··· Material supplied
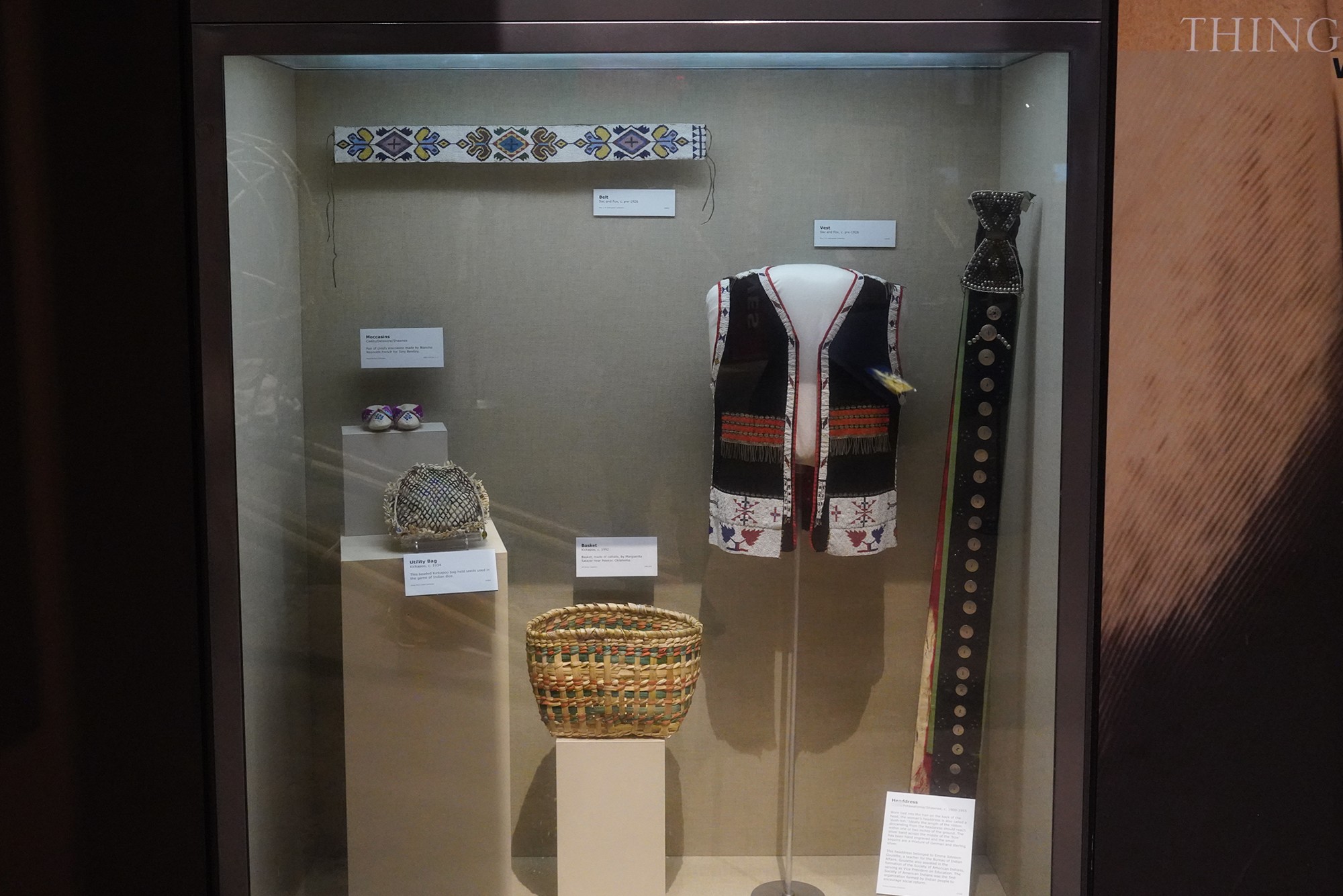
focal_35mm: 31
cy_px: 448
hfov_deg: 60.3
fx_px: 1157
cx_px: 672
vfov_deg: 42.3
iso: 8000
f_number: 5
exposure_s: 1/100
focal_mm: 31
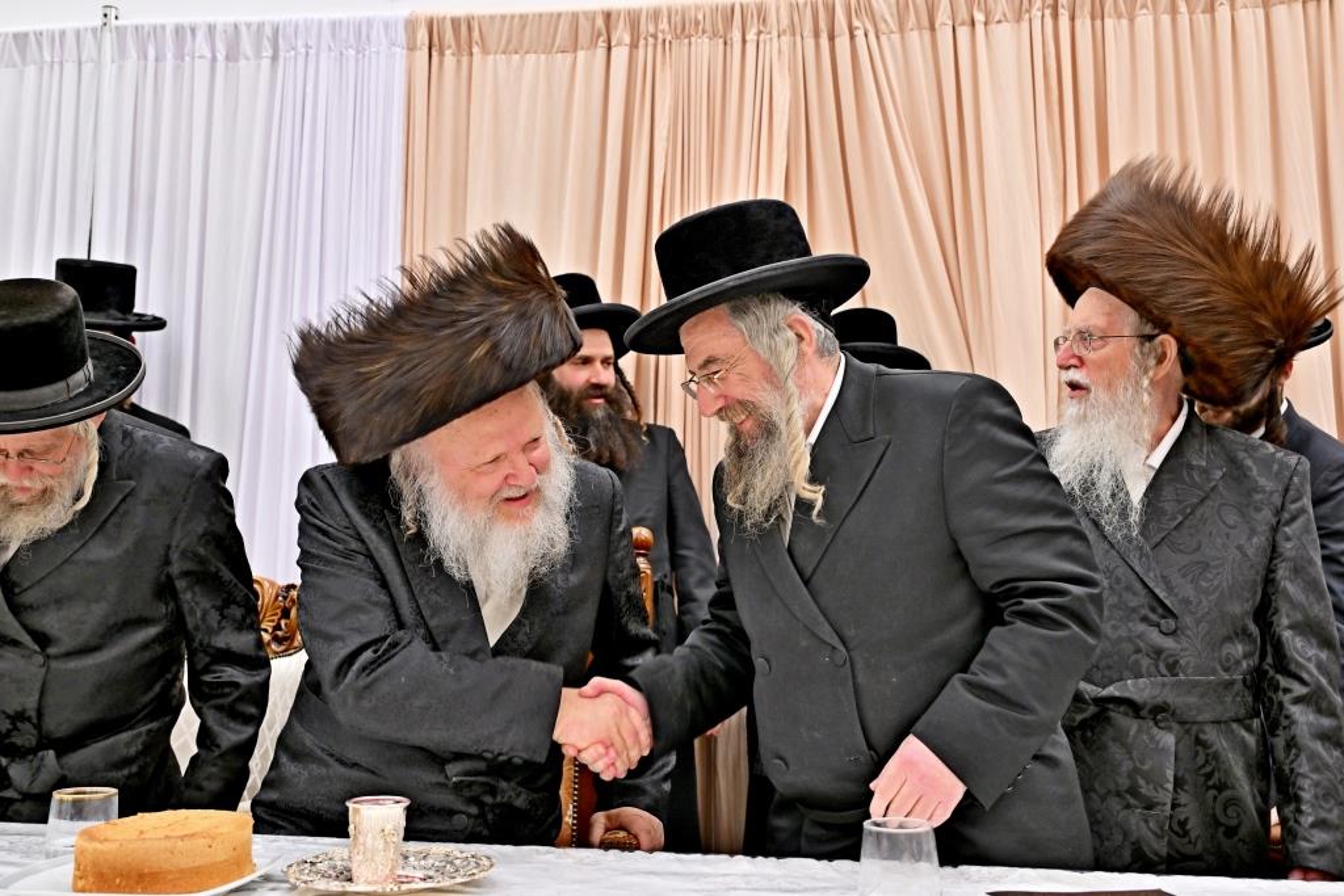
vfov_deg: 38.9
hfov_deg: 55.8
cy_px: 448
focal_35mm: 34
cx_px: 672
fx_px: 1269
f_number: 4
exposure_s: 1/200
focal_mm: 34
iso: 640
······
> [Assigned task] Take the line that contains "f_number: 5" as the first and the last line of the records as the end, and please quote those lines exactly, pictures omitted.

> [Exercise output]
f_number: 5
exposure_s: 1/100
focal_mm: 31
vfov_deg: 38.9
hfov_deg: 55.8
cy_px: 448
focal_35mm: 34
cx_px: 672
fx_px: 1269
f_number: 4
exposure_s: 1/200
focal_mm: 34
iso: 640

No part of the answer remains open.